YOUR INSTRUCTIONS
Copy every record that follows, word for word.

Saved data entries:

········

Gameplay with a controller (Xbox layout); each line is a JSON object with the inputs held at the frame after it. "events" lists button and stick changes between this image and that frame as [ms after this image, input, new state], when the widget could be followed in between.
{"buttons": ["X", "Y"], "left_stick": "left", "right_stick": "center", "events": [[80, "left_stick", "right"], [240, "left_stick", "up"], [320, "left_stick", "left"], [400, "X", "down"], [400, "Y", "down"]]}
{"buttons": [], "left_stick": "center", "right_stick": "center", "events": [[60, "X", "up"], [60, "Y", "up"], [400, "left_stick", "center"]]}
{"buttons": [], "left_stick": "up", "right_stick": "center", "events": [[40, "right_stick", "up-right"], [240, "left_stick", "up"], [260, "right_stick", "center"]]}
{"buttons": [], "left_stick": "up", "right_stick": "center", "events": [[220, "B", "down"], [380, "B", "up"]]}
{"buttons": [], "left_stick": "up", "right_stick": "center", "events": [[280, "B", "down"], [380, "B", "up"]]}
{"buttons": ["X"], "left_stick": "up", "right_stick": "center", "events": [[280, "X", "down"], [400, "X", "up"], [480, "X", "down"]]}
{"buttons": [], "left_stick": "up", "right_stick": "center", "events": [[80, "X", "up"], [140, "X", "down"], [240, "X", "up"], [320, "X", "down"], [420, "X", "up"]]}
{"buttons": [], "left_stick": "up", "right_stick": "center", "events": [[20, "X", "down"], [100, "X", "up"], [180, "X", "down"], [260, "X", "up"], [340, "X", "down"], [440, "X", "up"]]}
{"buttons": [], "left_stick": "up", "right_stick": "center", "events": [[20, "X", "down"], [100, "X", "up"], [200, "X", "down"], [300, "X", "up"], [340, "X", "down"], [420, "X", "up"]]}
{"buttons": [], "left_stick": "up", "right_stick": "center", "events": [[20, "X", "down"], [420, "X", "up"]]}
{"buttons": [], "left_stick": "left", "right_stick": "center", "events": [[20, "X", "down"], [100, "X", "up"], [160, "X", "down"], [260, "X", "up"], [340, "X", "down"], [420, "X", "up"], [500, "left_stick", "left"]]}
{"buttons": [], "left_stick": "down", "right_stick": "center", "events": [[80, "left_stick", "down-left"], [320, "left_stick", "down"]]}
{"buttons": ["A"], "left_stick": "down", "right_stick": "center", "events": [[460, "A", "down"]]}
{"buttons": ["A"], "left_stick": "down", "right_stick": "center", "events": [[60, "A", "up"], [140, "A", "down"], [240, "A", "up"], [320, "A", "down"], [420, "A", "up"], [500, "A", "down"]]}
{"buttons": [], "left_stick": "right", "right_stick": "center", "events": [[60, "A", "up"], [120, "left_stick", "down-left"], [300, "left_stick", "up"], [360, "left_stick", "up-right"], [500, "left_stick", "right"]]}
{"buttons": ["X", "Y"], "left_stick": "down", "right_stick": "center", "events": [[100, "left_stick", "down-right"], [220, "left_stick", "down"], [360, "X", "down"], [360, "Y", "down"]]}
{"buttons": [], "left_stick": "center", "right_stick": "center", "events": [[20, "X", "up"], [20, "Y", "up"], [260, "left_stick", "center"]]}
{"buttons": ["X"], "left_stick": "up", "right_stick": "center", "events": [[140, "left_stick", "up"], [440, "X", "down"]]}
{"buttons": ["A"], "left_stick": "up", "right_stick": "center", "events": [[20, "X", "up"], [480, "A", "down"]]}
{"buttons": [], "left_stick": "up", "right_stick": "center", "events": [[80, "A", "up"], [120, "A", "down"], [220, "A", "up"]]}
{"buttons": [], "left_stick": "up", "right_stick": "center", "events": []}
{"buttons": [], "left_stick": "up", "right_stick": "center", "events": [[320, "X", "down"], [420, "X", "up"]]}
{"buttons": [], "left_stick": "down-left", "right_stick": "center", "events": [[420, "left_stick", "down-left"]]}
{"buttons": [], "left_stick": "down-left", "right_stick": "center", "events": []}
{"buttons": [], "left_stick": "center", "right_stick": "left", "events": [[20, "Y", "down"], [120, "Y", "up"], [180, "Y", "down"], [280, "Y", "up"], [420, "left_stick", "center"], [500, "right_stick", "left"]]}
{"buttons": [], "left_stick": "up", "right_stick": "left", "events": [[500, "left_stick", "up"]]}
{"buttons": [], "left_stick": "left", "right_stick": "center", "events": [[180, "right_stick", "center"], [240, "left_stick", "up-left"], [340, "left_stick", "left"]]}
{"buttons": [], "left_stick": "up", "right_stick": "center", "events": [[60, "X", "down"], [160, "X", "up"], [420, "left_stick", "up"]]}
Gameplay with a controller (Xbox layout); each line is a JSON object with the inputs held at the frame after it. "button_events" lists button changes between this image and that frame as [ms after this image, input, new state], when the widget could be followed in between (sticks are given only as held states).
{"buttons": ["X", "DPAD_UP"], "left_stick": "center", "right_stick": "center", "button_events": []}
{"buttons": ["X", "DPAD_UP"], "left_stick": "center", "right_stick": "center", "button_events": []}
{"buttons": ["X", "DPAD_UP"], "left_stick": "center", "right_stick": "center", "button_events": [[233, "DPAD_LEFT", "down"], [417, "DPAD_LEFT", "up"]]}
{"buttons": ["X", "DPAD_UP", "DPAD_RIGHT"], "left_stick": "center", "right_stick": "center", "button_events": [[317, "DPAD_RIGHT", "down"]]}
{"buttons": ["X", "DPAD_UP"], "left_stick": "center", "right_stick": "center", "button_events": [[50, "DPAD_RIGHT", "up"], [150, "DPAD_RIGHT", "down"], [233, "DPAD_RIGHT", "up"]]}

········

ANSWER FOR THE TASK
Gameplay with a controller (Xbox layout); each line is a JSON object with the inputs held at the frame after it. "events" lists button and stick changes between this image and that frame as [ms after this image, input, new state], when the widget could be followed in between.
{"buttons": ["X", "Y"], "left_stick": "left", "right_stick": "center", "events": [[80, "left_stick", "right"], [240, "left_stick", "up"], [320, "left_stick", "left"], [400, "X", "down"], [400, "Y", "down"]]}
{"buttons": [], "left_stick": "center", "right_stick": "center", "events": [[60, "X", "up"], [60, "Y", "up"], [400, "left_stick", "center"]]}
{"buttons": [], "left_stick": "up", "right_stick": "center", "events": [[40, "right_stick", "up-right"], [240, "left_stick", "up"], [260, "right_stick", "center"]]}
{"buttons": [], "left_stick": "up", "right_stick": "center", "events": [[220, "B", "down"], [380, "B", "up"]]}
{"buttons": [], "left_stick": "up", "right_stick": "center", "events": [[280, "B", "down"], [380, "B", "up"]]}
{"buttons": ["X"], "left_stick": "up", "right_stick": "center", "events": [[280, "X", "down"], [400, "X", "up"], [480, "X", "down"]]}
{"buttons": [], "left_stick": "up", "right_stick": "center", "events": [[80, "X", "up"], [140, "X", "down"], [240, "X", "up"], [320, "X", "down"], [420, "X", "up"]]}
{"buttons": [], "left_stick": "up", "right_stick": "center", "events": [[20, "X", "down"], [100, "X", "up"], [180, "X", "down"], [260, "X", "up"], [340, "X", "down"], [440, "X", "up"]]}
{"buttons": [], "left_stick": "up", "right_stick": "center", "events": [[20, "X", "down"], [100, "X", "up"], [200, "X", "down"], [300, "X", "up"], [340, "X", "down"], [420, "X", "up"]]}
{"buttons": [], "left_stick": "up", "right_stick": "center", "events": [[20, "X", "down"], [420, "X", "up"]]}
{"buttons": [], "left_stick": "left", "right_stick": "center", "events": [[20, "X", "down"], [100, "X", "up"], [160, "X", "down"], [260, "X", "up"], [340, "X", "down"], [420, "X", "up"], [500, "left_stick", "left"]]}
{"buttons": [], "left_stick": "down", "right_stick": "center", "events": [[80, "left_stick", "down-left"], [320, "left_stick", "down"]]}
{"buttons": ["A"], "left_stick": "down", "right_stick": "center", "events": [[460, "A", "down"]]}
{"buttons": ["A"], "left_stick": "down", "right_stick": "center", "events": [[60, "A", "up"], [140, "A", "down"], [240, "A", "up"], [320, "A", "down"], [420, "A", "up"], [500, "A", "down"]]}
{"buttons": [], "left_stick": "right", "right_stick": "center", "events": [[60, "A", "up"], [120, "left_stick", "down-left"], [300, "left_stick", "up"], [360, "left_stick", "up-right"], [500, "left_stick", "right"]]}
{"buttons": ["X", "Y"], "left_stick": "down", "right_stick": "center", "events": [[100, "left_stick", "down-right"], [220, "left_stick", "down"], [360, "X", "down"], [360, "Y", "down"]]}
{"buttons": [], "left_stick": "center", "right_stick": "center", "events": [[20, "X", "up"], [20, "Y", "up"], [260, "left_stick", "center"]]}
{"buttons": ["X"], "left_stick": "up", "right_stick": "center", "events": [[140, "left_stick", "up"], [440, "X", "down"]]}
{"buttons": ["A"], "left_stick": "up", "right_stick": "center", "events": [[20, "X", "up"], [480, "A", "down"]]}
{"buttons": [], "left_stick": "up", "right_stick": "center", "events": [[80, "A", "up"], [120, "A", "down"], [220, "A", "up"]]}
{"buttons": [], "left_stick": "up", "right_stick": "center", "events": []}
{"buttons": [], "left_stick": "up", "right_stick": "center", "events": [[320, "X", "down"], [420, "X", "up"]]}
{"buttons": [], "left_stick": "down-left", "right_stick": "center", "events": [[420, "left_stick", "down-left"]]}
{"buttons": [], "left_stick": "down-left", "right_stick": "center", "events": []}
{"buttons": [], "left_stick": "center", "right_stick": "left", "events": [[20, "Y", "down"], [120, "Y", "up"], [180, "Y", "down"], [280, "Y", "up"], [420, "left_stick", "center"], [500, "right_stick", "left"]]}
{"buttons": [], "left_stick": "up", "right_stick": "left", "events": [[500, "left_stick", "up"]]}
{"buttons": [], "left_stick": "left", "right_stick": "center", "events": [[180, "right_stick", "center"], [240, "left_stick", "up-left"], [340, "left_stick", "left"]]}
{"buttons": [], "left_stick": "up", "right_stick": "center", "events": [[60, "X", "down"], [160, "X", "up"], [420, "left_stick", "up"]]}
Gameplay with a controller (Xbox layout); each line is a JSON object with the inputs held at the frame after it. "button_events" lists button changes between this image and that frame as [ms after this image, input, new state], when the widget could be followed in between (sticks are given only as held states).
{"buttons": ["X", "DPAD_UP"], "left_stick": "center", "right_stick": "center", "button_events": []}
{"buttons": ["X", "DPAD_UP"], "left_stick": "center", "right_stick": "center", "button_events": []}
{"buttons": ["X", "DPAD_UP"], "left_stick": "center", "right_stick": "center", "button_events": [[233, "DPAD_LEFT", "down"], [417, "DPAD_LEFT", "up"]]}
{"buttons": ["X", "DPAD_UP", "DPAD_RIGHT"], "left_stick": "center", "right_stick": "center", "button_events": [[317, "DPAD_RIGHT", "down"]]}
{"buttons": ["X", "DPAD_UP"], "left_stick": "center", "right_stick": "center", "button_events": [[50, "DPAD_RIGHT", "up"], [150, "DPAD_RIGHT", "down"], [233, "DPAD_RIGHT", "up"]]}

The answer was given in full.